## Task requirements
Only the lines below from the one containing "Modoc County | CA | + |" to the one containing "062894 | PHOENIX" should be repeated, both included and unchanged.

## Given data
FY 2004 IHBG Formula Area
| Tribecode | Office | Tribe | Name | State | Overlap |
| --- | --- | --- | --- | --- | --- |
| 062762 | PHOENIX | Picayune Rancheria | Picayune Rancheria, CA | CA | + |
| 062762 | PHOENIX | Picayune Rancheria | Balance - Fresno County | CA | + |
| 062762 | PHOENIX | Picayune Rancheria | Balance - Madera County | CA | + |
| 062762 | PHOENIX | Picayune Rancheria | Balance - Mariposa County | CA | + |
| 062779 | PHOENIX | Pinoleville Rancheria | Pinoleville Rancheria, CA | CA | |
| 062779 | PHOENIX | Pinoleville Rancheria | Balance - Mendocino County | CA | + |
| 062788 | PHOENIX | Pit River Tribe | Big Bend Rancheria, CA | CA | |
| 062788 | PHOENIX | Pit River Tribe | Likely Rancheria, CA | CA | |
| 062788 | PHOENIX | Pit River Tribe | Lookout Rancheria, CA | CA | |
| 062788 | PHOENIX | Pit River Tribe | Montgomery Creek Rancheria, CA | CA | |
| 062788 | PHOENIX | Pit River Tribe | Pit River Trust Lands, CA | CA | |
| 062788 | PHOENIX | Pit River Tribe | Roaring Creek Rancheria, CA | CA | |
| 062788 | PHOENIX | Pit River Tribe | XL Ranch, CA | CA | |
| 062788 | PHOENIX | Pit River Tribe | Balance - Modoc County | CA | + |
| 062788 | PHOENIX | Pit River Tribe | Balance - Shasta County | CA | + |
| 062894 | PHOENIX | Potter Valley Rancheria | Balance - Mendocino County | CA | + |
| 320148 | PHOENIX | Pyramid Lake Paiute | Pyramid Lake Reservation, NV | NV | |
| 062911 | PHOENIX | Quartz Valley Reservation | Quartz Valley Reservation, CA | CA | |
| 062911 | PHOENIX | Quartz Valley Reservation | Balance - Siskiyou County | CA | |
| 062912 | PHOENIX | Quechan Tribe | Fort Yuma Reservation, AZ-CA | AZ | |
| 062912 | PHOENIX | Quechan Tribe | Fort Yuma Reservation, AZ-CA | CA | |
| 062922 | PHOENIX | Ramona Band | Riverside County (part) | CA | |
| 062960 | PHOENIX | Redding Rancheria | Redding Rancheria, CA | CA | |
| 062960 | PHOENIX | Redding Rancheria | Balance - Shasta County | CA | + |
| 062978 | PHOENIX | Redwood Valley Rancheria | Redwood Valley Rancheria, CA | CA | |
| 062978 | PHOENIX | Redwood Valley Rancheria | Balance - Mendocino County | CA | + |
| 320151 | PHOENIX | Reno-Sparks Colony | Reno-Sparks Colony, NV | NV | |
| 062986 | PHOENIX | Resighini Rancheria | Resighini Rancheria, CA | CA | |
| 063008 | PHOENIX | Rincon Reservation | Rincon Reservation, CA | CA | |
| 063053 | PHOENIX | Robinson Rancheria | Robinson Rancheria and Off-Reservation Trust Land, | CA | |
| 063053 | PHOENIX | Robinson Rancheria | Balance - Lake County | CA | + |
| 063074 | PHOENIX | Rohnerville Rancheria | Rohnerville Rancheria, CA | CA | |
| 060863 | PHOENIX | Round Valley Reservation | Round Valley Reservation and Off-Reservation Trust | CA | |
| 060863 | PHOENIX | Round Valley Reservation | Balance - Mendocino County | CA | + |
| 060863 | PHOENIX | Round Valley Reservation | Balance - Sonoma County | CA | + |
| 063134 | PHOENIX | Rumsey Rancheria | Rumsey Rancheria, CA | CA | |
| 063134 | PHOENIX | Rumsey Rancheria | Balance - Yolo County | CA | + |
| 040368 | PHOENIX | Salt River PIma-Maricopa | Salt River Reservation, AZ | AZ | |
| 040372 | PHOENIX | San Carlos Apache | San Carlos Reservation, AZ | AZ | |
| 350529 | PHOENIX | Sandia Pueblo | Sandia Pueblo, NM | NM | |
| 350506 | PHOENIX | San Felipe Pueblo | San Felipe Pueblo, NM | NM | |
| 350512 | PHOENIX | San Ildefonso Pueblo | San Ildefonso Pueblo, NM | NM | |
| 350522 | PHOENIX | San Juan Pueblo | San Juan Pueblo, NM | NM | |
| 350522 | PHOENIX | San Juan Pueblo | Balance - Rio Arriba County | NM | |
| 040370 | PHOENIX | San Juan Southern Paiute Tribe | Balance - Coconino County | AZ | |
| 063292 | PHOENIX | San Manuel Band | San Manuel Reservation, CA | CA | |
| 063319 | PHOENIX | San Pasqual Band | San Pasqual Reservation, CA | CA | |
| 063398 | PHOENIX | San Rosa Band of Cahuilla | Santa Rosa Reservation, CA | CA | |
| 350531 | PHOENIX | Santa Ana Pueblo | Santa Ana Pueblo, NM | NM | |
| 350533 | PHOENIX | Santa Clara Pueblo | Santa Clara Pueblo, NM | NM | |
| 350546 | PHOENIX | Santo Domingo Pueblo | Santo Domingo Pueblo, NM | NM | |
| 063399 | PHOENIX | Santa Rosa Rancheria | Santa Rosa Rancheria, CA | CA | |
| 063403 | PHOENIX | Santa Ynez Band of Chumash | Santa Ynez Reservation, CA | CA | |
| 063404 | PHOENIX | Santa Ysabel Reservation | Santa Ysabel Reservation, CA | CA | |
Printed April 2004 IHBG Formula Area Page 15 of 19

--

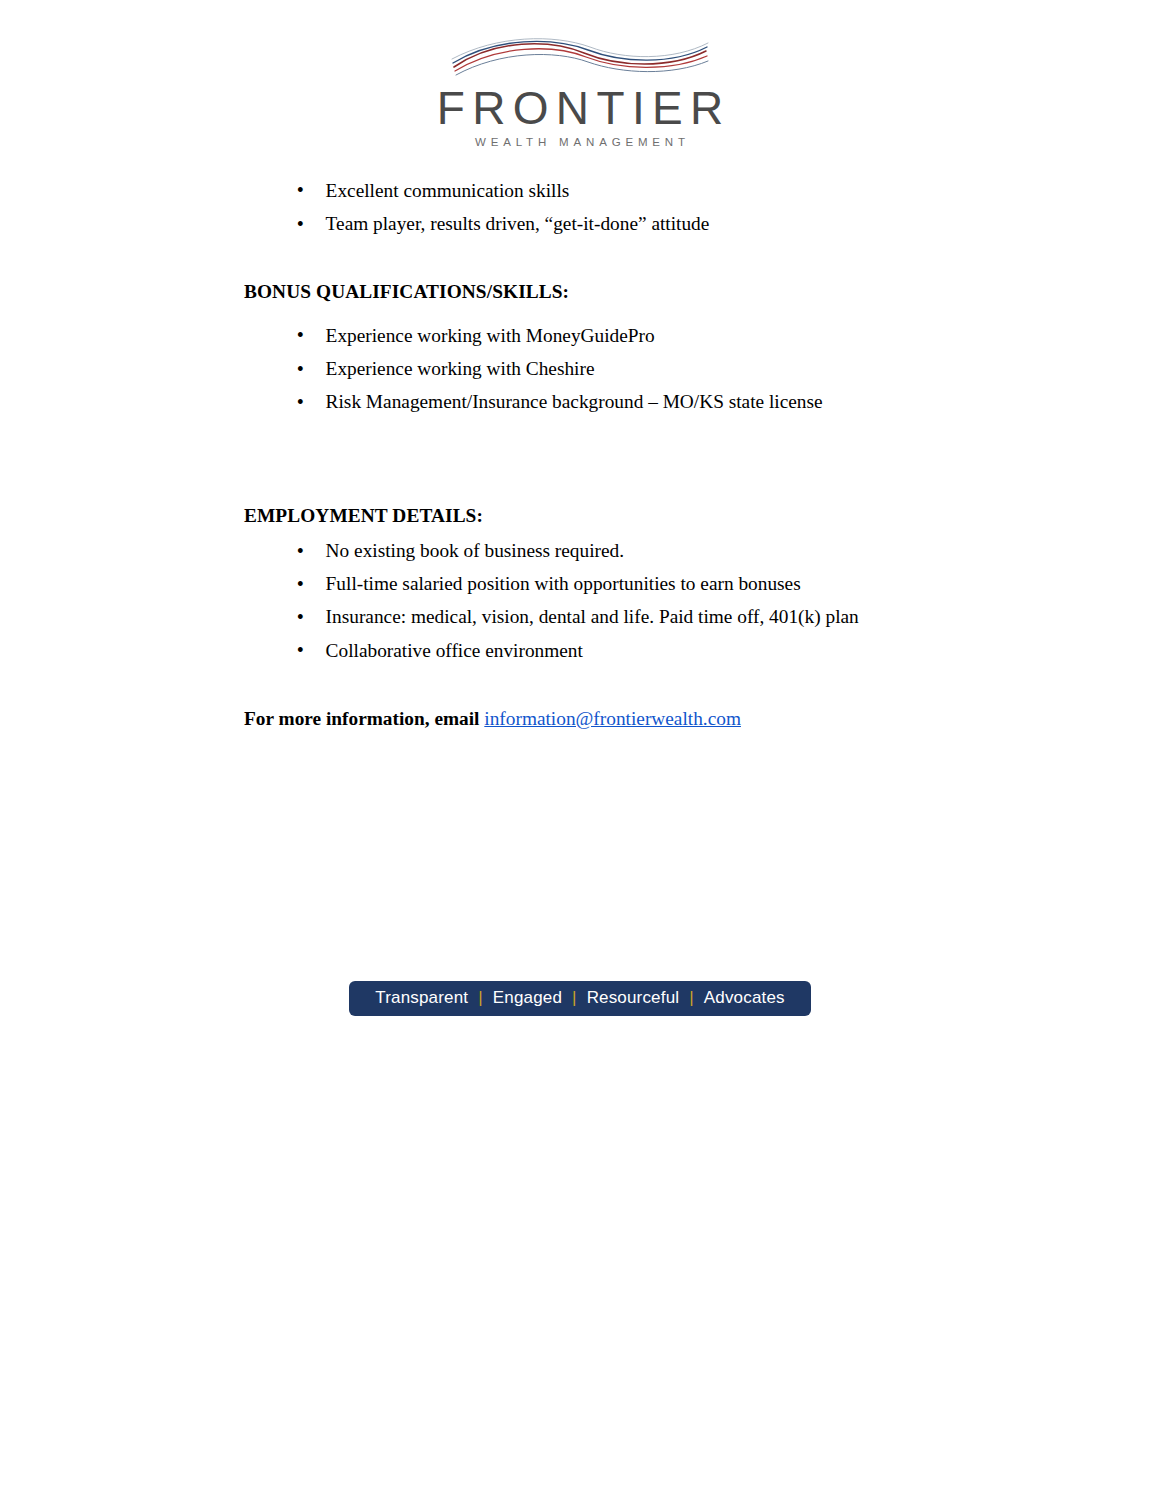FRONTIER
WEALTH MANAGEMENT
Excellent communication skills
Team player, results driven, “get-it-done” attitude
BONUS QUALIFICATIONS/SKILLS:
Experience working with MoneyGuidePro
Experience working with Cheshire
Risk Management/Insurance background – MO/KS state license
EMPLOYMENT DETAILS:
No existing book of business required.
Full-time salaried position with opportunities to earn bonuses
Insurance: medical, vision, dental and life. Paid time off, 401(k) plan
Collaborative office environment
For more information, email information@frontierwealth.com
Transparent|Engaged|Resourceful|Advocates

## Solved exercise
| 062788 | PHOENIX | Pit River Tribe | Balance - Modoc County | CA | + |
| 062788 | PHOENIX | Pit River Tribe | Balance - Shasta County | CA | + |
| 062894 | PHOENIX | Potter Valley Rancheria | Balance - Mendocino County | CA | + |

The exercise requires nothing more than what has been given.